Until this new study, there was little evidence to support high consumption of legumes and the association between a reduced risk of type 2 diabetes. Researchers from Spain investigated this link in people who were already at a higher risk of developing heart disease. The study also investigated the effects of legume substitutes like high protein and carbohydrate foods. The study was published in the journal Clinical Nutrition.

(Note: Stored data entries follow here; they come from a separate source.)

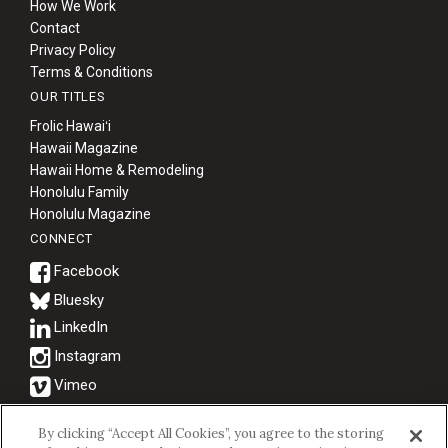
How We Work
Contact
Privacy Policy
Terms & Conditions
OUR TITLES
Frolic Hawaiʻi
Hawaii Magazine
Hawaii Home & Remodeling
Honolulu Family
Honolulu Magazine
CONNECT
Bluesky
© 2026 Hawaii Business Magazine.
By clicking “Accept All Cookies”, you agree to the storing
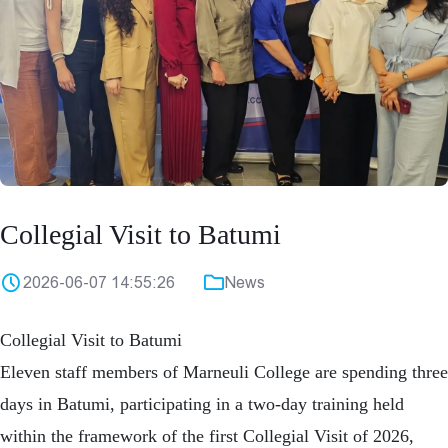
Collegial Visit to Batumi
2026-06-07 14:55:26
News
Collegial Visit to Batumi
Eleven staff members of Marneuli College are spending three
days in Batumi, participating in a two-day training held
within the framework of the first Collegial Visit of 2026,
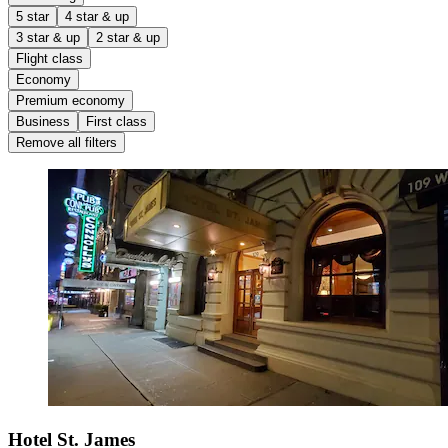
5 star
4 star & up
3 star & up
2 star & up
Flight class
Economy
Premium economy
Business
First class
Remove all filters
Hotel St. James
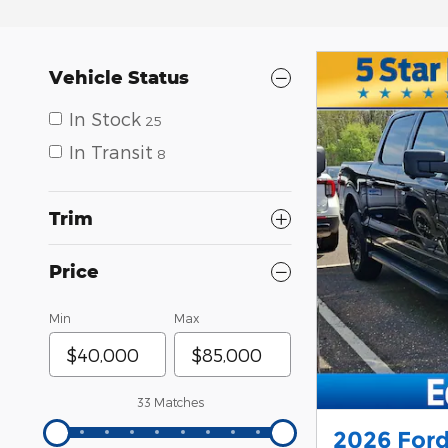
Vehicle Status
In Stock
25
In Transit
8
Trim
Price
Min
Max
33 Matches
2026 Ford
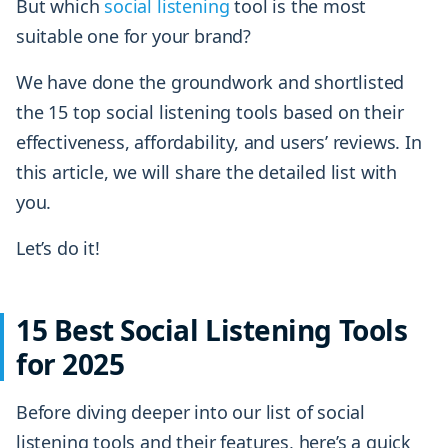
But which
social listening
tool is the most
suitable one for your brand?
We have done the groundwork and shortlisted
the 15 top social listening tools based on their
effectiveness, affordability, and users’ reviews. In
this article, we will share the detailed list with
you.
Let’s do it!
15 Best Social Listening Tools
for 2025
Before diving deeper into our list of social
listening tools and their features, here’s a quick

Eating Lentils Significantly Reduces Diabetes Risk
The research team analyzed over 3000 healthy individuals without any signs of type 2 diabetes. The participants were tracked for their consumption of legumes. One group had a lower consumption of about 28 grams of legumes per week. The other group consumed about 60 grams of legumes per week. Data was collected from the participants every year for just over 4 years, and researchers found only 266 cases of type 2 diabetes.
After at the end of the study period, those individuals who ate more legumes had a dramatic 35% less risk of developing type 2 diabetes. More surprising was that lentils had the strongest correlation between the high consumption of legumes and a lower risk of type 2 diabetes. In fact, people who had one hearty serving of lentils per week were 1/3 less at risk of developing diabetes.
In another twist, researchers discovered that individuals could replace legumes with carbohydrate and protein rich food such as potatoes, rice, bread, eggs, and still get a moderate reduction in their overall diabetes risk. The authors of the study concluded that a Mediterranean diet along with a frequent consumption of lentils and other legumes may be a good diabetes prevention program. This is especially true for older people who have a higher than normal risk of cardiovascular disease.